When I was a kid, I hated a lot of vegetables. I'd only eat onions if they were baked into bagels, celery was only good raw (and with peanut butter or cream cheese), tomatoes were only good cooked, and peppers... well, peppers were completely out of the question. They tasted nasty and bitter raw, and they were slimy and somehow still bitter when they were cooked. I spent many a meal picking peppers out of my stir-fries or hash browns or soup. Yuck.
However, as I grew older, I decided I should probably subsist on more than cheese and rice, and I started making an effort to actually enjoy onions, tomatoes, and peppers (but not celery). The first recipe I ever made that featured a lot of peppers was a creation of my own; a vegetarian, low calorie stuffed pepper. And it was delicious. Even after going low carb and eating meat again, I still longed for my delicious stuffed peppers.
When I decided I would start converting my old recipes to fit into my low carb lifestyle, I knew this would be one of the first recipes to be converted. The first time I tried making it low carb was kind of a failure, but I kept trying, and the second attempt was a success! It tastes exactly like my old recipe. Actually, it tastes a lot better because it uses real meat instead of the nasty soy-meat I used to eat.

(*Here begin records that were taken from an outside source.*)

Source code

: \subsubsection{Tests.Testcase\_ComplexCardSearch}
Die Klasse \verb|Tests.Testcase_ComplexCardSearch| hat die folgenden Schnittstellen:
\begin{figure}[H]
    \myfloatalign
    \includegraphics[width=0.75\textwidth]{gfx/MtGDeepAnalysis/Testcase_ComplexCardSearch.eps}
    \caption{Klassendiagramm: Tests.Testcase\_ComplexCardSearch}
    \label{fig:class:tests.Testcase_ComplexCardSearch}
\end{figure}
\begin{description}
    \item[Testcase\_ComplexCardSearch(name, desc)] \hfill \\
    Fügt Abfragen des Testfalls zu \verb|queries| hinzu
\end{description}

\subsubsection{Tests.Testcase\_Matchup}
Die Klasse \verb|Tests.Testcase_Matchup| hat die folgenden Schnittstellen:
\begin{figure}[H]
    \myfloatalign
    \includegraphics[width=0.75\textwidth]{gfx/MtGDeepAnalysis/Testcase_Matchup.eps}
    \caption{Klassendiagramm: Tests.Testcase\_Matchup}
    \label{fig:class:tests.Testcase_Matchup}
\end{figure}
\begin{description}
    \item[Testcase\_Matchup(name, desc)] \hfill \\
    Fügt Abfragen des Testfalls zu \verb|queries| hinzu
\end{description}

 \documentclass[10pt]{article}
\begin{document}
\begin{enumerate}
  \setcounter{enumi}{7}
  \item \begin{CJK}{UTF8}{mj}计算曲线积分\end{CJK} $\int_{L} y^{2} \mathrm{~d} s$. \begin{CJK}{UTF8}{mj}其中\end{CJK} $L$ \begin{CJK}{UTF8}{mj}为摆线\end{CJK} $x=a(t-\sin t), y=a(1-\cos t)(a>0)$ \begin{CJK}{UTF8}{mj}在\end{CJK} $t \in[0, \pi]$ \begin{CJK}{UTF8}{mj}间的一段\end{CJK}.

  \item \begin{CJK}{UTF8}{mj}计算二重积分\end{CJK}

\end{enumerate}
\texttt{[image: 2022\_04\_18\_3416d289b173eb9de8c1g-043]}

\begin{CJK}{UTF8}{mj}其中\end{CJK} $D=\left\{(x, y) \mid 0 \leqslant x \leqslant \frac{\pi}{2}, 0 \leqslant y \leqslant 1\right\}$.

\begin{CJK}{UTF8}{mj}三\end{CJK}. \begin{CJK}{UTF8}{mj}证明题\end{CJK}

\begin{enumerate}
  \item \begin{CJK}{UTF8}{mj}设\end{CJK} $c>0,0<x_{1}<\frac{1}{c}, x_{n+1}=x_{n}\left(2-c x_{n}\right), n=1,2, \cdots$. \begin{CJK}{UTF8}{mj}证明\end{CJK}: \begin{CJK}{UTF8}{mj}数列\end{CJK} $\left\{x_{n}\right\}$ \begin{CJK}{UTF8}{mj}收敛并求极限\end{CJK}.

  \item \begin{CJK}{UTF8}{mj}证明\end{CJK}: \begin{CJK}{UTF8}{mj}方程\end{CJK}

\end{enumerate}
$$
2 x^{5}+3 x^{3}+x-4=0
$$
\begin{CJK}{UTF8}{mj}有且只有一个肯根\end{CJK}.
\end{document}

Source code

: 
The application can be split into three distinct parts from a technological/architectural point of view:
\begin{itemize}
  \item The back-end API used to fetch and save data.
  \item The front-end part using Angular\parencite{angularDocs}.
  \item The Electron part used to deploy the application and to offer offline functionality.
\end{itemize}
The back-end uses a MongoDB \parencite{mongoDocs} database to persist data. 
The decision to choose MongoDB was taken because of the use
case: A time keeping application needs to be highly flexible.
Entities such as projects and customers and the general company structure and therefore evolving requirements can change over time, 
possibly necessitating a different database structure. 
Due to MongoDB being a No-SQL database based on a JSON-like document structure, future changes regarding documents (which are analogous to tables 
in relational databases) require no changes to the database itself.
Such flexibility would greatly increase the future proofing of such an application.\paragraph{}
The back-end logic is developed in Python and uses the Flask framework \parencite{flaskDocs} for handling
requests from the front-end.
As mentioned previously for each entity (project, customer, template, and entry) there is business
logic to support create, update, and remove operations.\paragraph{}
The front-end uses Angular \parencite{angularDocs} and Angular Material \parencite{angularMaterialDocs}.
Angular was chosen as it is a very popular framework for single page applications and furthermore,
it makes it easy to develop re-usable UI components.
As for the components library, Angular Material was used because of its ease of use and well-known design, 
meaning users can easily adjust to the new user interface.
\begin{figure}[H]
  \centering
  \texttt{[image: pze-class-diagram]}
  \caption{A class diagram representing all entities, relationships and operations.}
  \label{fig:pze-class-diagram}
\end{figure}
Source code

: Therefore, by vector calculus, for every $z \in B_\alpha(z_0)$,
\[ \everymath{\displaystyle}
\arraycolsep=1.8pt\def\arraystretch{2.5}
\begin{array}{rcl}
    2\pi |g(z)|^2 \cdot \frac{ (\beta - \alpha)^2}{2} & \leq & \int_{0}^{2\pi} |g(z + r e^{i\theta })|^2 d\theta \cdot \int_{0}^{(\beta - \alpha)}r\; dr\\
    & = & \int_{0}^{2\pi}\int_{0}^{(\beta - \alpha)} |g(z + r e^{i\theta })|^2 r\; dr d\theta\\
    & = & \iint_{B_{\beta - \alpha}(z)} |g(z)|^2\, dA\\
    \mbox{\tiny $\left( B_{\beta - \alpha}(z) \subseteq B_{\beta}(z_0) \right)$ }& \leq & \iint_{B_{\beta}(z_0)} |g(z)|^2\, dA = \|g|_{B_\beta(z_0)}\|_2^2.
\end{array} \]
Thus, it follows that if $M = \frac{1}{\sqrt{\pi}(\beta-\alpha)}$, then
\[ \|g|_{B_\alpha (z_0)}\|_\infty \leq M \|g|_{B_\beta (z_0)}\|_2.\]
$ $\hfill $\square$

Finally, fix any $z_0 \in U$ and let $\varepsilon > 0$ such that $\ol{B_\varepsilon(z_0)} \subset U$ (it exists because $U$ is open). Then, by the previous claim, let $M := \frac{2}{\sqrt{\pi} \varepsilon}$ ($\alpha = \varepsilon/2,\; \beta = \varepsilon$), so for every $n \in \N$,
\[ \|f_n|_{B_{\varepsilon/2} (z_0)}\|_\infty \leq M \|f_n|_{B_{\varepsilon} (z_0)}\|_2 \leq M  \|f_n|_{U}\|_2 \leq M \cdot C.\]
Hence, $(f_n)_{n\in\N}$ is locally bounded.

(I'm actually eating leftovers right now, lol!)
Low Carb Stuffed Peppers
4 large green peppers (although you can use red and yellow if you'd like)
1 pound ground beef
1 can (14.5 oz) Italian seasoned diced tomatoes
1 tbsp chili powder
1/2 tsp onion powder
2 cloves garlic, minced (or 1 tsp of the jarred minced garlic)
1/2 tsp salt
2 cups cauliflower rice*
4 oz shredded cheddar cheese
Preheat oven to 350 degrees.
Prepare the peppers by cutting off the tops and scooping out the seeds and membranes. If the pepper is lopsided and won't sit flat, cut part of the bottom off to make it flat and either wrap the bottom in foil or place it in a ramekin to keep the juices from flowing out.
Brown and crumble the beef. Drain any fat you may have. (I used a package of ground beef from the grass fed cow we bought and I was surprised at how little fat there was; I didn't need to drain it at all.) Add the can of tomatoes, undrained, along with the spices. Let simmer 5-10 minutes or until the juices from the tomatoes have thickened somewhat. Remove from heat and mix in the cauliflower and the shredded cheese.
Stuff each pepper with 1/4 of the mixture. Any leftovers can be eaten later plain or in a salad. Place peppers in a lined or greased baking dish. Bake peppers for 1 to 1-1/2 hours depending on how well done you want your peppers. One hour will leave them slightly crunchy still, whereas 1-1/2 hours will leave them softer.
If you're in a hurry or don't want the oven on for an hour, you can also pan fry the peppers and spoon the meat filling over top of them.
They're especially delicious reheated the next day!
*The easiest way I've found to make cauliflower rice is to steam the cauliflower, and then lightly mash it with a potato masher. It comes out just the right size without having to go to all the work of putting it through the food processor.
Nutritional info:
For one pepper:
Calories: 408
Fat: 19g
Protein: 40g
Carbs: 17g
Fiber: 4g
I've seen a few primal stuffed bell pepper recipes; need to remember to try them! Thanks!